Write out each of the lines below as one string in a JSON list, and omit any blank lines.

* [Items]:
↓
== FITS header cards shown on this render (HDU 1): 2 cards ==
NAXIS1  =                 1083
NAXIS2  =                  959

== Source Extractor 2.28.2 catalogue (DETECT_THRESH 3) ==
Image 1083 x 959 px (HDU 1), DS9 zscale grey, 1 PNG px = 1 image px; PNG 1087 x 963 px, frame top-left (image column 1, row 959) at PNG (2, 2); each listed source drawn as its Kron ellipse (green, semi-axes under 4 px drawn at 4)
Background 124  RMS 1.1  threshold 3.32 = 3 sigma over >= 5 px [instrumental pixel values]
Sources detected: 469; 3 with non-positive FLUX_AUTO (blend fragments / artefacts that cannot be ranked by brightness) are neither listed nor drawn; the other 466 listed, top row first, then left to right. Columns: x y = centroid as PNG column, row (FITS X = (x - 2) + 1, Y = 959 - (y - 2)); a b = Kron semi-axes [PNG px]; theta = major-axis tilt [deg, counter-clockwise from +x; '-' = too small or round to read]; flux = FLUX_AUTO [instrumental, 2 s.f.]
↑
* [Result for this exercise]:
[
  "== FITS header cards shown on this render (HDU 1): 2 cards ==",
  "NAXIS1  =                 1083",
  "NAXIS2  =                  959",
  "== Source Extractor 2.28.2 catalogue (DETECT_THRESH 3) ==",
  "Image 1083 x 959 px (HDU 1), DS9 zscale grey, 1 PNG px = 1 image px; PNG 1087 x 963 px, frame top-left (image column 1, row 959) at PNG (2, 2); each listed source drawn as its Kron ellipse (green, semi-axes under 4 px drawn at 4)",
  "Background 124  RMS 1.1  threshold 3.32 = 3 sigma over >= 5 px [instrumental pixel values]",
  "Sources detected: 469; 3 with non-positive FLUX_AUTO (blend fragments / artefacts that cannot be ranked by brightness) are neither listed nor drawn; the other 466 listed, top row first, then left to right. Columns: x y = centroid as PNG column, row (FITS X = (x - 2) + 1, Y = 959 - (y - 2)); a b = Kron semi-axes [PNG px]; theta = major-axis tilt [deg, counter-clockwise from +x; '-' = too small or round to read]; flux = FLUX_AUTO [instrumental, 2 s.f.]"
]